At some point in the drive, we were stopped at a red light and I looked over to see a white Porsche Carrera idling next to us. Then a few minutes later, a very nice white BMW went shooting around us at top speed. It was then that I stopped eying the landscape long enough to really pay attention to the cars around us. Audis, Cadillacs, BMWs. There was the occasional beat-to-hell-and-back Chevy truck, but for the most part, these cars indicated money and lots of it. Then we saw the houses.
Cheryl pointed. I gulped.
“Everything is bigger in Texas.”
What seemed like fifteen minutes later—fifteen minutes plus a mild heart attack when a not-very-bright woman in what seemed like her early twenties decided that pulling out into the middle of the road in her giant white Suburban (what is with all of the white cars?) and stopping directly in our path would be fun—we were sitting in front of a set of stylized gates that led to the spa. These gates were so quintessentially Texan.

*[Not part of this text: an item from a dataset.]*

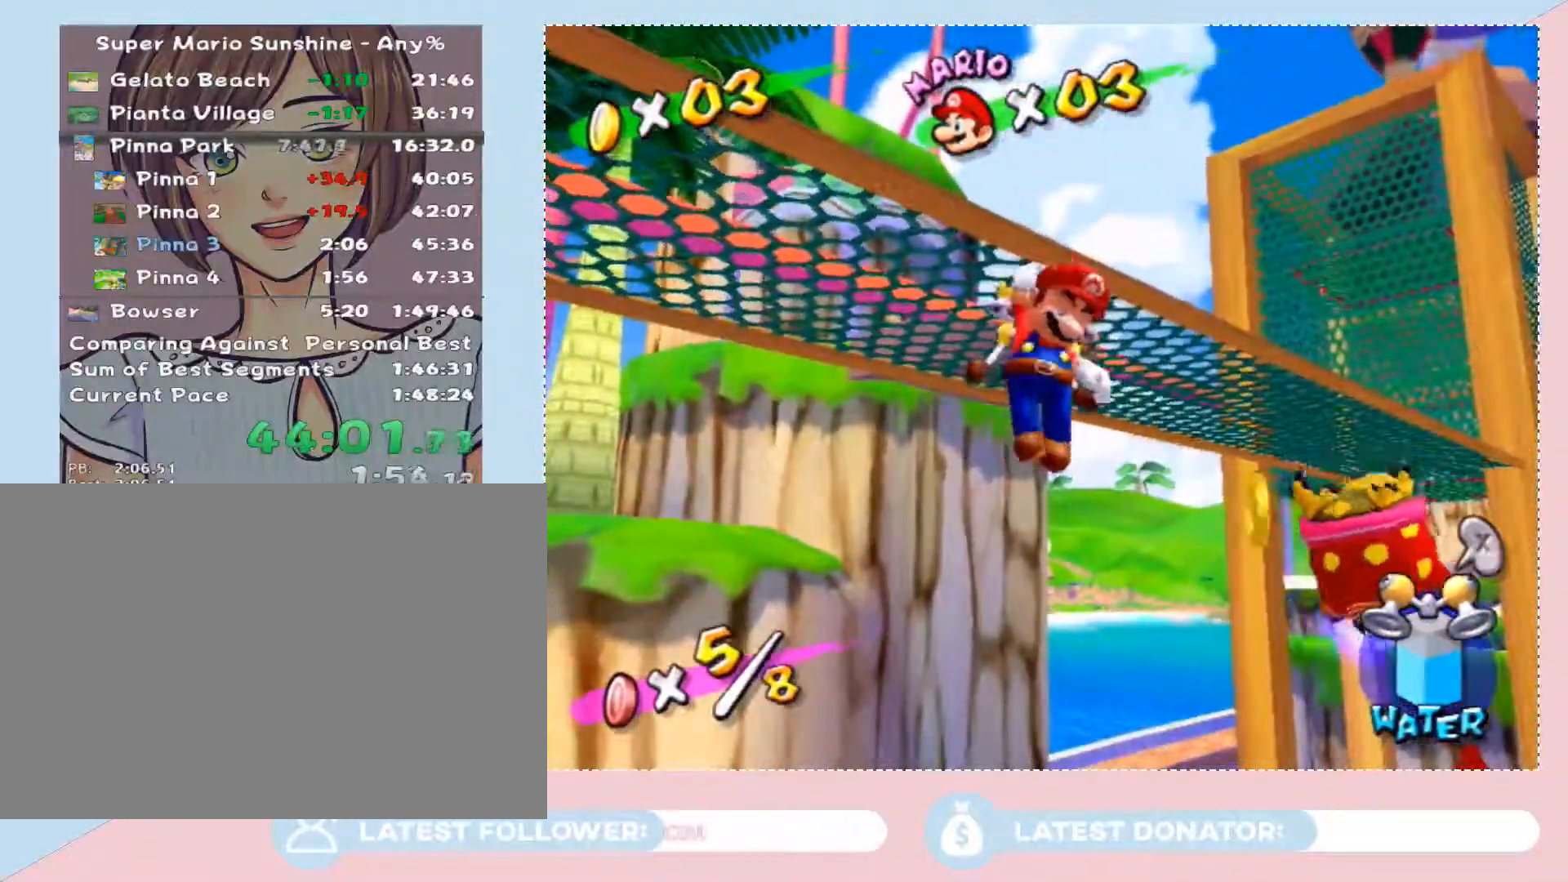
{"buttons": [], "left_stick": "down-left", "right_stick": "right", "events": [[67, "B", "up"], [100, "left_stick", "down-right"], [283, "left_stick", "down"], [400, "right_stick", "right"], [450, "left_stick", "down-left"]]}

Now, here in Charleston we have gates. Gates, gates, and more gates. Artisanal ironwork gates. And they are everywhere. Pick up a book about Charleston, South Carolina, and I will guarantee that you find at least three or more photographs of iron-worked gates. But these gates, they were long double gates– so long I could only take a photo of half of them. And they were sort of a rusty brownish color, not black (or “Charleston Green” as it’s called). They were thinner and gave the impression that you were entering a ranch where you’d find dirt on the ground and a steak at the dinner table, not a Southern garden filled with hydrangeas and sweet iced tea on the piazza. These gates were like nothing I’d ever seen before…except maybe on Dallas where JR Ewing was a dreaming dead oil baron.
“Two guests for the resort,” the driver said into the little box strategically placed outside of the gates.
And like that, the gates to the Lake Austin Spa Resort swung opened and we drove inside.